I'm looking for an algorithm which can optimize the selection of queries used to build a decision tree. However, unlike most decision trees, I am constrained to ask the same set of questions for every case.
I'll couch this in the form of the parlor game Twenty Questions . One person thinks of something (e.g. an elephant) and the other needs to guess the object based on a set of binary questions. For examples, "is it bigger than a breadbox?" and "could I put it in my mouth?".
In principle, a perfect decision tree could select from up to 2**20 ~ 1 million different answers. This assumes that there is no correlation between one question and the next. (There are very few things bigger than a breadbox that I can put into my mouth. Cotton candy is likely one of them.)
As a point of strategy, and quoting from the above Wikipedia link:
Careful selection of questions can greatly improve the odds of the questioner winning the game. For example, a question such as "Does it involve technology for communications, entertainment or work?" can allow the questioner to cover a broad range of areas using a single question that can be answered with a simple "yes" or "no". If the answerer responds with "yes," the questioner can use the next question to narrow down the answer; if the answerer responds with "no," the questioner has successfully eliminated a number of possibilities for the answer.

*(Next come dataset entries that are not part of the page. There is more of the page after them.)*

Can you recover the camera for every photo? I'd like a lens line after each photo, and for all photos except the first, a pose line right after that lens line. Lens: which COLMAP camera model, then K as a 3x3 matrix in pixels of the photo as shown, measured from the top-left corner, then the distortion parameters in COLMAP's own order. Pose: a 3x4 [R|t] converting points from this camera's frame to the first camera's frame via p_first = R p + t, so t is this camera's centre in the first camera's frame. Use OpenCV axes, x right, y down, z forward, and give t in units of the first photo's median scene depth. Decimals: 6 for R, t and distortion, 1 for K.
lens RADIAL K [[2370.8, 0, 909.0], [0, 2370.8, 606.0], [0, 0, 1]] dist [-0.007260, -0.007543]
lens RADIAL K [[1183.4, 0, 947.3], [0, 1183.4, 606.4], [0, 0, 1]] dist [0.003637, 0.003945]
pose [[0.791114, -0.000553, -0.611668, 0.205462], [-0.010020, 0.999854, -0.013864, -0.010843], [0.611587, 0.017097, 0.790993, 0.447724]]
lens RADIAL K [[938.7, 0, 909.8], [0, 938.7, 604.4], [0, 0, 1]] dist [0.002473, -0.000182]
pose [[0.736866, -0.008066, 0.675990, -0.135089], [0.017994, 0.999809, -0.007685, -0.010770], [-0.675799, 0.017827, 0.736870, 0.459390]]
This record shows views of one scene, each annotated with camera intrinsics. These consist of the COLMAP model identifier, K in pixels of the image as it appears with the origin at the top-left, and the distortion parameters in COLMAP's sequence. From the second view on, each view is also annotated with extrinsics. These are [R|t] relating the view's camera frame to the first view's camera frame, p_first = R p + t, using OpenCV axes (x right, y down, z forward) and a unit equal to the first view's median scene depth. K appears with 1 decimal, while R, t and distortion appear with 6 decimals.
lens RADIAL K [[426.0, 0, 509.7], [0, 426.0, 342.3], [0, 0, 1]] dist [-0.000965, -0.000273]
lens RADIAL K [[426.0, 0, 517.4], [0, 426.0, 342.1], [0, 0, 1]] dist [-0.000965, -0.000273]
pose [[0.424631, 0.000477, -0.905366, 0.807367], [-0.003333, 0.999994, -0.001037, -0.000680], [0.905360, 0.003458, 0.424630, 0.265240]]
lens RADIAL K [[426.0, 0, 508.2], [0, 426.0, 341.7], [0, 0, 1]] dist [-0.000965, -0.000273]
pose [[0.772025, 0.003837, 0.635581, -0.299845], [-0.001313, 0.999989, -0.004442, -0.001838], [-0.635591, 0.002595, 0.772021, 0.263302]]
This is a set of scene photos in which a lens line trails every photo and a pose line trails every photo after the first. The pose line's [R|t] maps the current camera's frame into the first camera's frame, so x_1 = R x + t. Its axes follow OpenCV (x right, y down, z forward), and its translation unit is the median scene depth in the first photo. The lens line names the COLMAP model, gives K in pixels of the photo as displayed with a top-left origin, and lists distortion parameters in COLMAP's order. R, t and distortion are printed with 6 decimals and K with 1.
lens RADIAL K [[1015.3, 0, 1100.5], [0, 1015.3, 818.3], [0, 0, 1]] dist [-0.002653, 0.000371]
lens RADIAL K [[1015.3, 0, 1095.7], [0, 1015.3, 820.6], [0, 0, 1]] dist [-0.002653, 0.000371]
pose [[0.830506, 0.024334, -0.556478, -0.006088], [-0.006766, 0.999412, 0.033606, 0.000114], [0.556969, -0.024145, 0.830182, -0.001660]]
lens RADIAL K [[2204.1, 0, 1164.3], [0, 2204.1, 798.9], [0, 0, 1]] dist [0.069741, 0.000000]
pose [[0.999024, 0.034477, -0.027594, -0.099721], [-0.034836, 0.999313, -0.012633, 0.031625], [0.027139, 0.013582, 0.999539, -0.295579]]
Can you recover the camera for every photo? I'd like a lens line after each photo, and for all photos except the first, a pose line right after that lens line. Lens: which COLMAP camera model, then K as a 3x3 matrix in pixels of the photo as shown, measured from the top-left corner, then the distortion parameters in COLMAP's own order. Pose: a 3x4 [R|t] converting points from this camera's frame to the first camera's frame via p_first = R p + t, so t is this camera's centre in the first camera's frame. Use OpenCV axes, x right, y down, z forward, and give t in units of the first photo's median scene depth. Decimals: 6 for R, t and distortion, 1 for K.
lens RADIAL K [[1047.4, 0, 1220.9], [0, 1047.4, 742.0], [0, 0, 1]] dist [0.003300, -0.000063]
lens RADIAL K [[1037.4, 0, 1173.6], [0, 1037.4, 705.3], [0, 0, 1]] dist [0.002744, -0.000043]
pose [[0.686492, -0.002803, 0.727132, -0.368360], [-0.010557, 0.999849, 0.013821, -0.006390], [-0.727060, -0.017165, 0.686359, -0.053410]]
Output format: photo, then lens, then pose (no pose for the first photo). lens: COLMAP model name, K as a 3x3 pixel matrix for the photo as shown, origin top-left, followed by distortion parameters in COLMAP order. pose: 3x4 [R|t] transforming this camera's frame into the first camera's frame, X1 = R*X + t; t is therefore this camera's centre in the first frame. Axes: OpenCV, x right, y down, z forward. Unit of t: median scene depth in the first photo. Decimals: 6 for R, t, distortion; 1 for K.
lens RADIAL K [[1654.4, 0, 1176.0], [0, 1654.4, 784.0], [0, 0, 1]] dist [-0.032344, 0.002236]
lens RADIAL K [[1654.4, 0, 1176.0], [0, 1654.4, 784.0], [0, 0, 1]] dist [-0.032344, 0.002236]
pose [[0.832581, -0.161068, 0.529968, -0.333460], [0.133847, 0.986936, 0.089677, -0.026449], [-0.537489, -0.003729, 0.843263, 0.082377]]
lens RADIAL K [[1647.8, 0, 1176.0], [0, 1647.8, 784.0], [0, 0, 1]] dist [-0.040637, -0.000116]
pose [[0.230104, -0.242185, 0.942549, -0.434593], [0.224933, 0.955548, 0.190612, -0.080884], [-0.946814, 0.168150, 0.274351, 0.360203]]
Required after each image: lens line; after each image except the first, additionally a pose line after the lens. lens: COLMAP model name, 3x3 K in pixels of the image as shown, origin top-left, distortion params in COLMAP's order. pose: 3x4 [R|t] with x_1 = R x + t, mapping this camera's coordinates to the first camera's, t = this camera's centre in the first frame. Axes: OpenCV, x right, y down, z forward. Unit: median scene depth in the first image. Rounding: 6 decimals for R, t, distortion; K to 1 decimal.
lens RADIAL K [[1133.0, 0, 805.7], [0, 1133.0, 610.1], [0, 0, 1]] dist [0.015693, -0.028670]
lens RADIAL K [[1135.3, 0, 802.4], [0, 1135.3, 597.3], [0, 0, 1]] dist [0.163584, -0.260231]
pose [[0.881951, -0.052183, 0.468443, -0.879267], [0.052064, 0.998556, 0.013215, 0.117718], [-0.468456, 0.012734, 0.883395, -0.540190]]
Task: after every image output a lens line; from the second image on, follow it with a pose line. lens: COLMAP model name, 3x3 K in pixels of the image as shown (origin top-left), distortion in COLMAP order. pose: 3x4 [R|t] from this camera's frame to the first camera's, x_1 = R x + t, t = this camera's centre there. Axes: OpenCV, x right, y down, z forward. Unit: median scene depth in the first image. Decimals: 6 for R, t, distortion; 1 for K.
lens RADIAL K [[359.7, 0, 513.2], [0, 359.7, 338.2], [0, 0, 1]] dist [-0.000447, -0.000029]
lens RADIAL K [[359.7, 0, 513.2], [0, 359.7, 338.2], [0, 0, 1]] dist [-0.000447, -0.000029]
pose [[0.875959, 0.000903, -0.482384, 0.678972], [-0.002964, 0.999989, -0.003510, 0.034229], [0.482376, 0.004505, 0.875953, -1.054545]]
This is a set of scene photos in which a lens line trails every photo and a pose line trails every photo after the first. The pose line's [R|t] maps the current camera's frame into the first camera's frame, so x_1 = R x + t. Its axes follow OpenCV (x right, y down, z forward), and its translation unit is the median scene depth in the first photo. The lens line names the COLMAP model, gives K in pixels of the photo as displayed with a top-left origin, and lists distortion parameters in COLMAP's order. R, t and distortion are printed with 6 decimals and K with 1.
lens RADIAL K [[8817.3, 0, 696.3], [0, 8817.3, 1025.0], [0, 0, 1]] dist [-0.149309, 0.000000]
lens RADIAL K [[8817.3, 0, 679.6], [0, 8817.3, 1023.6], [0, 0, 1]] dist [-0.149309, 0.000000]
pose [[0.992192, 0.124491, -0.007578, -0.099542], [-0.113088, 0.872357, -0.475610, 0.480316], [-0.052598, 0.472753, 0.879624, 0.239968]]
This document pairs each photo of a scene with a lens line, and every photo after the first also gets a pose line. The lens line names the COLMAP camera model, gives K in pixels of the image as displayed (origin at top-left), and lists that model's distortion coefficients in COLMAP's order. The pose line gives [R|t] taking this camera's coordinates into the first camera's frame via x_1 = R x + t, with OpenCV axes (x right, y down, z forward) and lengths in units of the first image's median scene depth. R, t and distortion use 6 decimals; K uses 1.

The goal of this sort of broad question is to increase the selection/rejection point to 50% of the universe under consideration. This gives the questioner the most information. Question 1: Given a set of several million single-topic questions with low discrimination, how does one construct a more informative multi-topic question which is the union of several of those low-level questions?
Also, as I mentioned, I have an extra constraint. I always have to ask the same set of questions. I can't use feedback from a previous question to drive the next.
In my case, I'm building an inverted index as part of a chemical substructure search. There are some 3 million unique features in my target set of about 50 million records. These features include "contains a ring of size 5" and "contains at least 4 carbon atoms." About 1/2 of these features only exist in a single record. When a substructure query comes in, I can identify its features, get the corresponding inverted indices, and get the intersection. This can help speed up the search a lot.
For legacy reasons, I am limited to storing 1024 indices. This should be enough to distinguish between 2**1024 different molecules, but unfortunately most features aren't that discriminatory, either because they are rare or because they are too well correlated with other features. Question 2: How can I take this into account when selecting my list of pre-determined queries?
Algorithms like C4.5 for making decision trees are well known. However, C4.5 picks a single feature for each decision. I would like to enrich discrimination by merging multiple questions into one. ("Does it have at least 16 carbon atoms or at least 5 oxygen atoms"?) It must also have a cost model because it takes time to evaluate some of the more complicated features, and that time might not be worthwhile.
I don't know where to go from here. I can't come up with a good heuristic myself. My hope is Twenty Questions is well-known, so there's existing work related to this topic that people can refer me to.